On Schrödinger Oscillatory Integrals Associated with the Dunkl Transform

Abstract

In the paper we study the Schrodinger oscillatory integrals $$T^t_{\lambda ,a}f(x)$$ ( $$\lambda \ge 0$$ , $$a>1$$ ) associated with the one-dimensional Dunkl transform $${\mathscr {F}}_{\lambda }$$ . If $$a=2$$ , the function $$u(x,t):=T^t_{\lambda ,2}f(x)$$ solves the free Schrodinger equation associated to the Dunkl operator, with f as the initial data.
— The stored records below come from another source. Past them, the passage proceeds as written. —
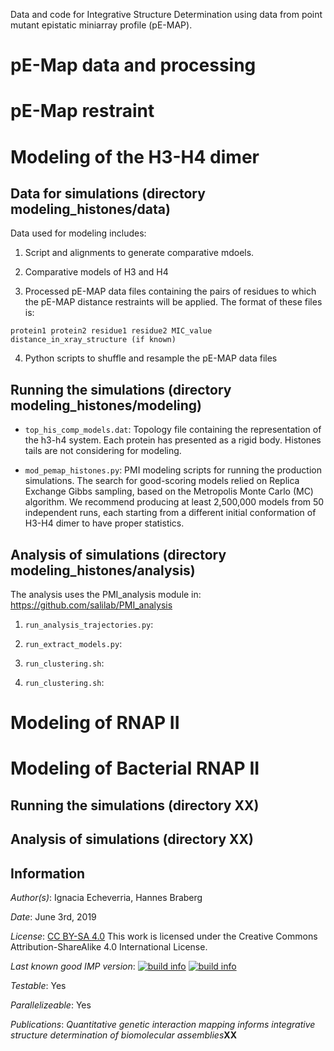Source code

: Data and code for Integrative Structure Determination using data from point mutant epistatic miniarray profile (pE-MAP). 

# pE-Map data and processing



# pE-Map restraint

# Modeling of the H3-H4 dimer

## Data for simulations (directory modeling_histones/data)

Data used for modeling includes:

1) Script and alignments to generate comparative mdoels.

2) Comparative models of H3 and H4

3) Processed pE-MAP data files containing the pairs of residues to which the pE-MAP distance restraints will be applied. The format of these files is:

```
protein1 protein2 residue1 residue2 MIC_value distance_in_xray_structure (if known)
```

4) Python scripts to shuffle and resample the pE-MAP data files


## Running the simulations (directory modeling_histones/modeling)

-  `top_his_comp_models.dat`: Topology file containing the representation of the h3-h4 system. Each protein has presented as a rigid body. Histones tails are not considering for modeling. 

-  `mod_pemap_histones.py`: PMI modeling scripts for running the production simulations. The search for good-scoring models relied on Replica Exchange Gibbs sampling, based on the Metropolis Monte Carlo (MC) algorithm.  We recommend producing at least 2,500,000 models from 50 independent runs, each starting from a different initial conformation of H3-H4 dimer to have proper statistics.

## Analysis of simulations (directory modeling_histones/analysis)
The analysis uses the PMI_analysis module in: https://github.com/salilab/PMI_analysis


1) `run_analysis_trajectories.py`: 

2) `run_extract_models.py`:

3) `run_clustering.sh`:

4) `run_clustering.sh`:

# Modeling of RNAP II

# Modeling of Bacterial RNAP II

## Running the simulations (directory XX)

## Analysis of simulations (directory XX)


## Information

_Author(s)_: Ignacia Echeverria, Hannes Braberg

_Date_: June 3rd, 2019

_License_: [CC BY-SA 4.0](https://creativecommons.org/licenses/by-sa/4.0/)
This work is licensed under the Creative Commons Attribution-ShareAlike 4.0
International License.

_Last known good IMP version_: [![build info](https://integrativemodeling.org/systems/?sysstat=25&branch=master)](https://integrativemodeling.org/systems/) [![build info](https://integrativemodeling.org/systems/?sysstat=25&branch=develop)](https://integrativemodeling.org/systems/)

_Testable_: Yes

_Parallelizeable_: Yes

_Publications_:
*Quantitative genetic interaction mapping informs integrative structure determination of biomolecular assemblies***XX**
It is proved that, if f is in the Sobolev spaces $$H^s_{\lambda }({\mathbb {R}})$$ associated with the Dunkl transform, with the exponents s not less than 1 / 4, then $$T^t_{\lambda ,a}f$$ converges almost everywhere to f as $$t\rightarrow 0$$ . A counterexample is constructed to show that 1 / 4 can not be improved for $$a=2$$ , and when $$1/4\le s\le 1/2$$ , the Hausdorff dimension of the divergence set of $$T^t_{\lambda ,a}f$$ for $$f\in H_{\lambda }^s({\mathbb {R}})$$ is proved to be $$1-2s$$ at most.